|The newly-graveled trail at Fort York.|
In the overall realm of things, North Carolina's geographic Civil War history is relatively sparse. There's New Bern, and Kinston. There's Wilmington, Fort Fisher and Bentonville, of course. And late in the war, Stoneman's raiders came down through Blowing Rock on the way to Salisbury, too late to liberate the already freed Union prisoners there.
But not too late for some elements of the raiders to stub their toe on a minor clash at Fort Yadkin (as Fort York was sometimes called), resulting in a Confederate victory about the same time Robert E. Lee was surrendering at Appomattox.
|Part of the stairway and deck at Wil-Cox Bridge, overlooking the Yadkin.|
Not really. Maybe a few encampments here and there, but nothing resulting in anything like significant artillery and rifle fire. North Carolina was more of a transportation, recruitment and supply depot than a battleground. If you want battlefields, go to Virginia or Tennessee or Mississippi.
Whoa. In a way, you could argue that the Civil War ends right here at York Hill, less than 10 minutes from our driveways.
But the history percolating there doesn't just include the Civil War. The ribbon cutting officially opens Yadkin River Park, which right now is centered around the Wil-Cox Bridge, an historic seven-arch span that dates back to 1924 – almost 100 years ago – and mirrors the Great Trading Path. George Washington's tour of the south in 1791 came through here. So did Nathaniel Greene while being chased by Lord Cornwallis on the way to Guilford Courthouse. You want history? Spanish explorer Juan Pardo may have taken a break here in the 16th century, possibly looking for barbecue. And Guatari Indians preceded Pardo.
|The historic and picturesque Wil-Cox Bridge.|
The opening of the park (which is just the first phase of development for the area) is the culmination of a 15-year project to preserve and interpret the area. More is planned for the years ahead. The site of the old York Hill Restaurant may eventually become an outfitter for the river as well as a welcome center and museum for the startling well-preserved lunettes and entrenchments on the heights above.
It's all pretty exciting stuff even though it might take another 10 years to realize (that would make me 78 years old. It's a good thing the new gravel trails at York Hill are already wheelchair accessible. On the other hand, hurry up with those restrooms).

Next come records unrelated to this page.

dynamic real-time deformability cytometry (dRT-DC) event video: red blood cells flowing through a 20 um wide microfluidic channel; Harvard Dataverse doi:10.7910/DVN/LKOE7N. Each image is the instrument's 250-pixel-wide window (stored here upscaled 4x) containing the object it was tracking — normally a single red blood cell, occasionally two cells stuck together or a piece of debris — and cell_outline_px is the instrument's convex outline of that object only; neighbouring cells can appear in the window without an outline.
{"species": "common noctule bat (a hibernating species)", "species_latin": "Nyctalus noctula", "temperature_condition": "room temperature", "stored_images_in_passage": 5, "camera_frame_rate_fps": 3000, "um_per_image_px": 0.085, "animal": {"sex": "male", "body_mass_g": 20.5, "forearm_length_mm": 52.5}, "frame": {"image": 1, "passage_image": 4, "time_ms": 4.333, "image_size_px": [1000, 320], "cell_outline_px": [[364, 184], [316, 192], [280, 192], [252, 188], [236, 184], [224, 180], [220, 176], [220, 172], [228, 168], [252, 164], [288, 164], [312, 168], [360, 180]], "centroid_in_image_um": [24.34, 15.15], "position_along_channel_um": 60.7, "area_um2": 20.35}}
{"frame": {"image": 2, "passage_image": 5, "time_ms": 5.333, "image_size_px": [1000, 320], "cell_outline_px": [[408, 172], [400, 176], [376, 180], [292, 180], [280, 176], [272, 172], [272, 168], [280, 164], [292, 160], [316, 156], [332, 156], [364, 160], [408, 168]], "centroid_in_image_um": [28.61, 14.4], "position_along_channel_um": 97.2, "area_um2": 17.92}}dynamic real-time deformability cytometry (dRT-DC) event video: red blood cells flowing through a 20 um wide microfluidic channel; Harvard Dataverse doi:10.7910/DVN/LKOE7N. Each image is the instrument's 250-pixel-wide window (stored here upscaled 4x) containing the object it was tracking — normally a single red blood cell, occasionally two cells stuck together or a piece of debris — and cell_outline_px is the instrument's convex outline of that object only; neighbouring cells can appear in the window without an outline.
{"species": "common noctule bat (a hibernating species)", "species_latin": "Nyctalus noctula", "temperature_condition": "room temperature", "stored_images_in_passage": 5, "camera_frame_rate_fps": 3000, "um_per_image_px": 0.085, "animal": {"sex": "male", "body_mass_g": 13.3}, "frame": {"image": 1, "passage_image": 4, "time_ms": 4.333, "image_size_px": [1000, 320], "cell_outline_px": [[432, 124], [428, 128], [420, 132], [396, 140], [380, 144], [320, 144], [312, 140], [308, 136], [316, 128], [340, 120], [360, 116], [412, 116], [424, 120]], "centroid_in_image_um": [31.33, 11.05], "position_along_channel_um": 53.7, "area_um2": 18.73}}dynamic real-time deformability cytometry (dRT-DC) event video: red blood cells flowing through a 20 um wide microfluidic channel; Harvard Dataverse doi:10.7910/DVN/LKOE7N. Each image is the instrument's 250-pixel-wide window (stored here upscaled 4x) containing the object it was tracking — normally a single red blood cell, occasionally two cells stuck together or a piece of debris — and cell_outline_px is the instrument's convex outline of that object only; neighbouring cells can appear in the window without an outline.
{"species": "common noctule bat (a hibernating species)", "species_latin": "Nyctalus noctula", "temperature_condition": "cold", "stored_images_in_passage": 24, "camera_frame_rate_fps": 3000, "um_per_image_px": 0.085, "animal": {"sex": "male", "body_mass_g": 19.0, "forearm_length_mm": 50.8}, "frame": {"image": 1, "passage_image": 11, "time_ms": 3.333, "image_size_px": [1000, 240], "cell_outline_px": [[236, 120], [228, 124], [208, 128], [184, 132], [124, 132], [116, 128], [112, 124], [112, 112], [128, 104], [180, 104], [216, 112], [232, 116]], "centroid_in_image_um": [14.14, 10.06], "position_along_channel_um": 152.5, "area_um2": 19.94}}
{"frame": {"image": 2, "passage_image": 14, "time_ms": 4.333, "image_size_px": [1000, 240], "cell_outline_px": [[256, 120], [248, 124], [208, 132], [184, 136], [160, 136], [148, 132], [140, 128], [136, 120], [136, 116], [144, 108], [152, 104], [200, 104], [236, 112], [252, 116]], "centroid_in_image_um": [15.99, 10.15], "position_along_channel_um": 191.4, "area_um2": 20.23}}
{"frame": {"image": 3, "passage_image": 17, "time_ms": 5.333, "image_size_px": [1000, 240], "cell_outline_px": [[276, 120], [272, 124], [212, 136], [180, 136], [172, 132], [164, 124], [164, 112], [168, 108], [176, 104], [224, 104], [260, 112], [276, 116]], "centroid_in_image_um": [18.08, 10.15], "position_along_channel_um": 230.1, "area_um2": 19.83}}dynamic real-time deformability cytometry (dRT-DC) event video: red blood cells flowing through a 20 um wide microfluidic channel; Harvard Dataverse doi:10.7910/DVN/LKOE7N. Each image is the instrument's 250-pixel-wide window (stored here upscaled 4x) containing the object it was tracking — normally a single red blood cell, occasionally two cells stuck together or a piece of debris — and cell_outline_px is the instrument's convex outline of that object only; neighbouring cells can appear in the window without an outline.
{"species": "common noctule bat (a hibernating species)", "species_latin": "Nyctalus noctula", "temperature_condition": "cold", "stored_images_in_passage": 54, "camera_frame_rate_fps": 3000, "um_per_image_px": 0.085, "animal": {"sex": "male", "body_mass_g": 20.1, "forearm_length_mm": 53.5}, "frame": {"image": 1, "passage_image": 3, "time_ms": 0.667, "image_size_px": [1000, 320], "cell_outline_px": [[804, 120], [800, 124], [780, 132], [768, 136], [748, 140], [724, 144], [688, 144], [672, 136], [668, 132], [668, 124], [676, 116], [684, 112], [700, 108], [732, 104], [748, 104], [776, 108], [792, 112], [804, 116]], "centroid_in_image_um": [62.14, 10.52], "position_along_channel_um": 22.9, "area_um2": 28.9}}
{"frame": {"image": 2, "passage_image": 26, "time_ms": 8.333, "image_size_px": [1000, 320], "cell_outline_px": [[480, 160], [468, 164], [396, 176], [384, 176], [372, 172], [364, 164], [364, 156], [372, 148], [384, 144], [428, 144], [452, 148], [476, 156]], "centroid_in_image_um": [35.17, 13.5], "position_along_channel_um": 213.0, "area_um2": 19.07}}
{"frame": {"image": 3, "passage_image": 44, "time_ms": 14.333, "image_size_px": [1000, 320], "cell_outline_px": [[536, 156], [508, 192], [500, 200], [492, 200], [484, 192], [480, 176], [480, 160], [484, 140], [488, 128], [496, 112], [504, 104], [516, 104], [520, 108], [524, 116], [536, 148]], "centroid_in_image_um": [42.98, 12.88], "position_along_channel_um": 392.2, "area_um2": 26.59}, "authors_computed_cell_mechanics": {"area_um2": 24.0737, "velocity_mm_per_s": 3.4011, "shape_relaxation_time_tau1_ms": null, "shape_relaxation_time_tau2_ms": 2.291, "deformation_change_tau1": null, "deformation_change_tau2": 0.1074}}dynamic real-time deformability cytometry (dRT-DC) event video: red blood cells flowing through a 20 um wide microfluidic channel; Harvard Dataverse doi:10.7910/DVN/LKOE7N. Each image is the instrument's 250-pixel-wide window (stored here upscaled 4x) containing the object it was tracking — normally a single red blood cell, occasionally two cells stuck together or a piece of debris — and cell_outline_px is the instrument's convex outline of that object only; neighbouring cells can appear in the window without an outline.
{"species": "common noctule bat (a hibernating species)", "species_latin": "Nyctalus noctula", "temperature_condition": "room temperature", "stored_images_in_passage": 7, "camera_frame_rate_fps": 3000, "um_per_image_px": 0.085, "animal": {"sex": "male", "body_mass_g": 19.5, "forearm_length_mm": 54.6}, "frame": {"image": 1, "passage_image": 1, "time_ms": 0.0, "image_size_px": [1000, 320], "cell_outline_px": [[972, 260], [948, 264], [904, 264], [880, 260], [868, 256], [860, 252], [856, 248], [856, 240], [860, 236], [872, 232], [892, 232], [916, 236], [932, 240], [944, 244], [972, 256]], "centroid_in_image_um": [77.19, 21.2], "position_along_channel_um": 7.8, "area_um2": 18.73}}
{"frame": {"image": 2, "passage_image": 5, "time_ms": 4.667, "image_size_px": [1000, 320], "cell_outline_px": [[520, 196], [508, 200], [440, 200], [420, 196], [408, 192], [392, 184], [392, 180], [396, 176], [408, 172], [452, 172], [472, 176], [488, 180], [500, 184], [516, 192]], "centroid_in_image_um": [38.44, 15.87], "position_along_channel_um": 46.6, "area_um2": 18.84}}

The progress being made here is well documented by other media, and there's a ton of people to thank, but I personally want to thank a couple of friends of mine who are working diligently in the background to make all of this possible. I like to socialize and joke around with Chris Watford, Guy Cornman and Lee Crook when we're at Civil War round tables and field trips together, but I am in complete and total awe of what they've accomplished in this current effort. And Chris Phelps, as director of the Tourism Recreation Investment Partnership, has been instrumental in generating funding and grants. All of them are members of the Yadkin River Park Planning Committee.
Salute, my friends. You guys are amazing.